Hidrogel que regenera cartilagem? Ortopedista explica as controvérsias do tratamento que viralizou nas redes
O ortopedista David Sadigursky esclarece limites e avanços das pesquisas com biomateriais para artrose e lesões articulares
Um suposto “hidrogel que regenera cartilagem” viralizou recentemente após reportagens e postagens nas redes sociais apresentarem a técnica como uma revolução no tratamento de artrose e lesões articulares. Veículos como o Globo Esporte (Eu Atleta) e o Conselho Federal de Farmácia chegaram a divulgar matérias com títulos chamativos que sugeriam avanços clínicos significativos, enquanto uma checagem internacional da AFP/Yahoo News esclareceu que o tratamento já existe desde 2013 e que essa versão mais recente foi propagada de forma exagerada nas redes. Essa combinação de manchetes sensacionalistas e viralização digital despertou grande interesse em pacientes com dores crônicas, mas também gerou polêmica entre especialistas, que apontam limites claros à técnica e o risco de criar expectativas irreais.
Segundo o ortopedista David Sadigursky, pesquisador na área de terapias celulares, “esse tipo de biomaterial pode até ser promissor, mas não é novidade, procedimentos semelhantes já vêm sendo realizados em centros como na Alemanha, com protocolos mais avançados e evidência científica mais robusta. O problema é quando uma informação chega distorcida, fazendo parecer que se trata de uma cura definitiva, quando na verdade estamos falando, ainda, de estudos em andamento.”
Os hidrogéis têm sido estudados como scaffolds, estruturas que atuam como andaimes para estimular o crescimento celular em áreas de desgaste articular. Mas a maior parte dessas tecnologias permanece em fase experimental, especialmente em modelos animais ou ensaios clínicos iniciais. Mesmo os estudos mais avançados, como os que utilizam hidrogéis com liberação dupla de medicamentos para reduzir inflamação e promover regeneração, ainda não chegam ao ponto de serem considerada cura humana completa .
Além disso, importantes avanços em regeneração de cartilagem ocorreram em outros centros de pesquisa, como na Northwestern University (EUA), onde um biomaterial bioativo foi capaz de regenerar cartilagem de alta qualidade no joelho em modelos animais . Tais estudos, embora promissores, ainda não equivalem a tratamento clínico consolidados.

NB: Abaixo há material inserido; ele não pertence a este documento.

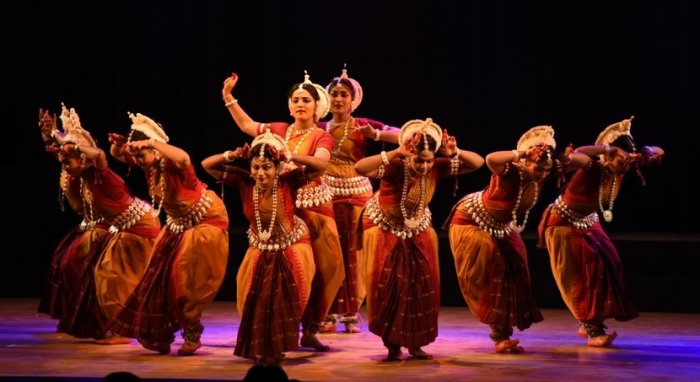
This screenshot has width=700, height=382. Identify the location of bench. (637, 254).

No campo da ortopedia contemporânea, já estão disponíveis alternativas minimamente invasivas com respaldo científico crescente, como o uso de ortobiológicos, incluindo células mesenquimais e concentrados de plaquetas, além de infiltrações guiadas por ultrassom, terapia por ondas de choque e fisioterapia avançada. Essas abordagens combinadas têm o potencial de modular inflamação, aliviar dores, favorecer cicatrização e melhorar a função articular, reduzindo a necessidade de intervenções cirúrgicas mais agressivas.
“Para pacientes que convivem com dor crônica e limitações articulares, é fundamental buscar tratamentos individualizados e baseados em evidência e não soluções milagrosas compartilhadas nas redes. A reabilitação articular eficaz passa por fortalecimento, correção biomecânica e acompanhamento médico contínuo. O hidrogel pode ser uma linha promissora de pesquisa, mas não deve ser confundido com realidade clínica agora”, destaca Sadigursky.